Dining out - on nature’s delicacies
The State Journal-Register
People who love the outdoors know there is nothing like dining out.
And this time of year is prime time for harvesting wild foods — the first natural delicacies of the year.
There are morel mushrooms to be found, fresh asparagus to pick and crappie filets waiting to be liberated from the fish on the end of the line.
Tried and true recipes are often adhered to.
Tradition is respected.
Many mushroom hunters believe strongly that morel mushrooms are too precious to risk by experimenting with them.
But a plastic bag full of washed and halved morels shared by a friend — really, there’s no better way to define friendship — offered the chance to take a stab at something new.
At Maldaner’s Restaurant in downtown Springfield, Chef Michael Higgins make a morel pie that is nothing short of heavenly.
Its availability depends upon the wild morels, and when it’s gone, it’s gone.
So, with a free, no effort-on-my-part, bag of morels at my disposal, I decided to try to make a version of Chef Higgins’ morel pie.
The first step — and this is important — kick all the curious family and friends out of the kitchen.
Distractions are not welcome.
It’s one thing to risk the morels trying a new recipe. It’s another to mess up because you’re not paying attention to detail.
You can apologize later.
They’ll forget all about your brusqueness once the slices are cut and on the plate.
Based on my insecurities as a cook, I made a couple of adjustments.
I cut down the amount of cream by 1/3 cup and added an extra egg.
I’m always afraid custard or quiches won’t get done in the middle because of too much moisture.
Hopefully, a stick of butter, real cream, fresh Parmesan cheese and a half-pound of morels can make up for any lack of culinary skills on my part.
After it cools, I plan to take a slice or two to my friend who donated the morels.
Hopefully, it will lead to another sack of morels to experiment with next spring.
1 pre-backed pie shell.
¼ pound of butter
1 sweet onion — Vidalia or other sweet onion, julienned.
½ pound of morel mushrooms
½ tsp. thyme
1 cup grated Parmegiano
2 cups of cream
2 eggs beaten lightly
salt and pepper
1 cup cracker crumbs
Brush the pre-baked pie shell with Dijon mustard and sprinkle some of the grated cheese.
Heat in the oven at 350 degrees until cheese melts.
Sauté onions in butter until soft. Add morels and cook until they are soft and half of the juice has reduced.
Add the thyme, cream and cheese. Simmer and then add egg mixture. Add salt and pepper to taste.

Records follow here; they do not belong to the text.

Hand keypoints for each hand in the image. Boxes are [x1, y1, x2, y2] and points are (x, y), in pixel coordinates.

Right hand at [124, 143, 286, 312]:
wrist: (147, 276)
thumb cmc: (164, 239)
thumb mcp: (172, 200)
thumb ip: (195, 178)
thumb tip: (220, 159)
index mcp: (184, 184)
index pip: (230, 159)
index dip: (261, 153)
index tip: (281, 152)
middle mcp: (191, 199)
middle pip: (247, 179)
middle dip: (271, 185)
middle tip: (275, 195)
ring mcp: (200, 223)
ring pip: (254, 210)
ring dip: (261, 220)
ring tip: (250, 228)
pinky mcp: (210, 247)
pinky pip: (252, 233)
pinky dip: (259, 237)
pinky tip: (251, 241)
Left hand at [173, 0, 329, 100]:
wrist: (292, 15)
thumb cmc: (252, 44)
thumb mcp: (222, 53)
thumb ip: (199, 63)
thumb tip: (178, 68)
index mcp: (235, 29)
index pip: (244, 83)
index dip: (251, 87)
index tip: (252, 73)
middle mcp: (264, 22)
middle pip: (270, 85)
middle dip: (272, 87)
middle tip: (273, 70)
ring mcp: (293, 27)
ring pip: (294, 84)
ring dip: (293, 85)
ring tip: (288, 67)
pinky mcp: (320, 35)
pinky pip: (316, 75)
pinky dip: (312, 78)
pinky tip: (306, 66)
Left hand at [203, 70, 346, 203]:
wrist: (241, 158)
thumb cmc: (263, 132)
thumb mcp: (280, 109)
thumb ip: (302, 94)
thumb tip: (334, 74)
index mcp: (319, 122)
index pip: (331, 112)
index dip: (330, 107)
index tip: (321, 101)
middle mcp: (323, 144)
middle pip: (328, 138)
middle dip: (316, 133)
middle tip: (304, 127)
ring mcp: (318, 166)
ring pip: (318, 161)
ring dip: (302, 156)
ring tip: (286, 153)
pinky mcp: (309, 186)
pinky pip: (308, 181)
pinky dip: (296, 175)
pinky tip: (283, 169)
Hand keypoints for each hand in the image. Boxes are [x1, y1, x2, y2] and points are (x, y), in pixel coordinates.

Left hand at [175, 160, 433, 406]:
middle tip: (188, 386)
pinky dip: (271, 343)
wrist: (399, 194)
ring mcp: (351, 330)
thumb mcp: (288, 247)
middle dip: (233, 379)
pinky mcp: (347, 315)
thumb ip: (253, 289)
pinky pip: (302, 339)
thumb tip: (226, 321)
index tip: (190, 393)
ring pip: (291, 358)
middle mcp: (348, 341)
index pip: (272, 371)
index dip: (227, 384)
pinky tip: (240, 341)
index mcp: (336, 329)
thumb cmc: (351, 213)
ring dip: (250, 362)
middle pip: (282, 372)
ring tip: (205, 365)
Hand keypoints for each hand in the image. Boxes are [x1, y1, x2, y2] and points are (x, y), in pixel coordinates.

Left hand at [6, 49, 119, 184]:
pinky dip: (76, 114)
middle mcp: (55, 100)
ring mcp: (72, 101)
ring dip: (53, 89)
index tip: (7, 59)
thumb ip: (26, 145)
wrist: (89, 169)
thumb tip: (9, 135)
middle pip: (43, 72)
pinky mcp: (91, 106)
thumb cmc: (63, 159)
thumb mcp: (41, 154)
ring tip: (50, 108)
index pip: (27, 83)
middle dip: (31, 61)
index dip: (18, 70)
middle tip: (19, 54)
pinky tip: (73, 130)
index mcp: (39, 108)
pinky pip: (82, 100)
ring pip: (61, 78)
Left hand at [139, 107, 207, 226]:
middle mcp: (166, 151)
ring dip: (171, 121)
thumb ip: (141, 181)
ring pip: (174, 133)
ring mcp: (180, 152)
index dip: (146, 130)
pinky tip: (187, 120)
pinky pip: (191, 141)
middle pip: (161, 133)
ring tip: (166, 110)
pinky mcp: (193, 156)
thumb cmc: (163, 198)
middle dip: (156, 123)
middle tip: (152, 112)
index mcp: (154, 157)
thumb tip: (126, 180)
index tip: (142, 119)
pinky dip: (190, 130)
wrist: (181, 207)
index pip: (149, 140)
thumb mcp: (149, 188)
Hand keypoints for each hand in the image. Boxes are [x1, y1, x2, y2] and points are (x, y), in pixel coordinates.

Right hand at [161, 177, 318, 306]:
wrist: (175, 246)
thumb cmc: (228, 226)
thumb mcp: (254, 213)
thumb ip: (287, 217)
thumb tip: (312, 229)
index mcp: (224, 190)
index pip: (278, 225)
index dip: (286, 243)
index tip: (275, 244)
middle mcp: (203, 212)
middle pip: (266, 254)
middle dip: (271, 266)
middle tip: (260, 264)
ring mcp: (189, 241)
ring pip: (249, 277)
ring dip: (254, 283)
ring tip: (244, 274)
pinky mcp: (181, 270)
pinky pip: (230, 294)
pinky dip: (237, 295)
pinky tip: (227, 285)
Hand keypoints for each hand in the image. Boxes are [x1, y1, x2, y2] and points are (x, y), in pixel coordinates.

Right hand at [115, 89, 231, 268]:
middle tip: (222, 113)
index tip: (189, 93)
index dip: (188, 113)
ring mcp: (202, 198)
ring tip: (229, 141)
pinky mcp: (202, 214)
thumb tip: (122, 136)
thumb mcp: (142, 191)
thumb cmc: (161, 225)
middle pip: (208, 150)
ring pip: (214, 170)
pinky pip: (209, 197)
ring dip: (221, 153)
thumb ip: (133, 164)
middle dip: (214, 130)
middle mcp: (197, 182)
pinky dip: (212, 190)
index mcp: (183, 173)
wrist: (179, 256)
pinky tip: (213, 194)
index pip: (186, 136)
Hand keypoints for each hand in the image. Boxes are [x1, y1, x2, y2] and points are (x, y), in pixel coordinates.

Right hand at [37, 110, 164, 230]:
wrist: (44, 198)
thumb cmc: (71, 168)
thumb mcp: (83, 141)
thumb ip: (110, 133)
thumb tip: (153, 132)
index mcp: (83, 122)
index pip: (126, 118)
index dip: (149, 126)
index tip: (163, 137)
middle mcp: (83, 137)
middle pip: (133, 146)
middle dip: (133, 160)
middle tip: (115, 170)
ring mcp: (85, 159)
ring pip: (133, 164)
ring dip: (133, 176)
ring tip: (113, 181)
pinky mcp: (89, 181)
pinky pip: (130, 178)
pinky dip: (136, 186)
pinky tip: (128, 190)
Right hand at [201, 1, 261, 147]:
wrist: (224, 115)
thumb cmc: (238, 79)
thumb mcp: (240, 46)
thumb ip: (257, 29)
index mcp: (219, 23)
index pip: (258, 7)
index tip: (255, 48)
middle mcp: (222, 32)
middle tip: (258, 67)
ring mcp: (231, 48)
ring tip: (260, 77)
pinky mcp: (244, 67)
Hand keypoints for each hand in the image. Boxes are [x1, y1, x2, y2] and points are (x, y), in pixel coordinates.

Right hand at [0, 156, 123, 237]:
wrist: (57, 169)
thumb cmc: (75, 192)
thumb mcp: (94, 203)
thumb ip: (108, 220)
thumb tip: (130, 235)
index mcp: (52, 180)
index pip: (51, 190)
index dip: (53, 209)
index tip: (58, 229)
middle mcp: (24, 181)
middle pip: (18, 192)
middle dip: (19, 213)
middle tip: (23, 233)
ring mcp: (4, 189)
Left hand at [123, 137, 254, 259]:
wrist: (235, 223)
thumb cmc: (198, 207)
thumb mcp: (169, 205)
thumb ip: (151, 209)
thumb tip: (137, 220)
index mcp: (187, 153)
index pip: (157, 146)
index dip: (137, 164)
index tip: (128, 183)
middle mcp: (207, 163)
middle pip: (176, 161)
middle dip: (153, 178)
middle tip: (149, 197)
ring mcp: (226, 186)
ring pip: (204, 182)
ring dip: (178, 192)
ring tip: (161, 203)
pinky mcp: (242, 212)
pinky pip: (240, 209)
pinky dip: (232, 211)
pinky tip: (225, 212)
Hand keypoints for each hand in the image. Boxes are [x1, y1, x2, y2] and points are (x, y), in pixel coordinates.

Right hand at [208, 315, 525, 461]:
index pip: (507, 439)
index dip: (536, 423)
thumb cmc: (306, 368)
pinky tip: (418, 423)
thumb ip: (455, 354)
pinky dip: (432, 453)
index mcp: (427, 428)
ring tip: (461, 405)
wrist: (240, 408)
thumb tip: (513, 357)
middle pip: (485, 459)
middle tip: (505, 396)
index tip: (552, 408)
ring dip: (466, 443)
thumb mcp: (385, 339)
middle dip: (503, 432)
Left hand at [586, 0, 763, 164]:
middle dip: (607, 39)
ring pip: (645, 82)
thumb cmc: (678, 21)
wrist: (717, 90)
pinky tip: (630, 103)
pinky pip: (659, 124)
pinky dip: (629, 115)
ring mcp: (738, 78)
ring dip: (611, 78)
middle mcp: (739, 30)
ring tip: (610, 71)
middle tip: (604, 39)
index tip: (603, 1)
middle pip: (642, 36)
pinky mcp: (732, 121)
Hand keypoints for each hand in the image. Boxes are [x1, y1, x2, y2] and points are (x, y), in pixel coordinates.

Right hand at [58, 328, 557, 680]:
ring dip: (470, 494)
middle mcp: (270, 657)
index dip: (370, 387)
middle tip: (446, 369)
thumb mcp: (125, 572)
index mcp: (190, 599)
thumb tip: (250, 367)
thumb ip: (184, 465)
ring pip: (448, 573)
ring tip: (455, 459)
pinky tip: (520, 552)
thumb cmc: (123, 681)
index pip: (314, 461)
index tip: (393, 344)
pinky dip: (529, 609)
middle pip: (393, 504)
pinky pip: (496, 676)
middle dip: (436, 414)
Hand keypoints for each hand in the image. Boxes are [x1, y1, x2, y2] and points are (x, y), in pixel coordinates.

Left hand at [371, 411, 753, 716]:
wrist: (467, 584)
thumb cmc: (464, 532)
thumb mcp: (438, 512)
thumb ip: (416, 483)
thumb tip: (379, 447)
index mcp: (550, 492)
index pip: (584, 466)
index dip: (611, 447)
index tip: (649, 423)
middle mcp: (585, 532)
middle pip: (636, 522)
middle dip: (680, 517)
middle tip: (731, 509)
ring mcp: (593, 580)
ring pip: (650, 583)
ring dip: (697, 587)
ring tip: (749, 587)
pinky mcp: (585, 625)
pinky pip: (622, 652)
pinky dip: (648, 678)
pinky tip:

Pour mixture into pie shell.
Sprinkle cracker crumbs on top.
Bake at 350 degrees until top is brown and custard has a chance to set.
Cool before cutting.
Garlic Mustard Pesto
May is Invasive Species Month.
And if you’ve been in the woods looking for morels, you’ve probably seen garlic mustard.
Early settlers brought it with them to use as a potted herb.
Crush the leaves between your fingers and you can smell the faint hint of garlic.
Like other mustards, it creates thousands of tiny seeds and spreads easily.
Fortunately, it can be used in salads or pesto.
Collect the youngest, most tender plants.
Pull them up by the roots so they don’t grow back.
Use only the leaves and substitute them for basil in any pesto recipe.
A basic pesto recipe that I use calls for:
½ cup of olive oil
1 cup of pine nuts
½ cut of grated Parmesan cheese
Garlic mustard leaves
Combine in a food processor.
I serve it with angel hair pasta and more Parmesan.
Leaves of mature plants taste bitter, so pick the youngest, freshest leaves.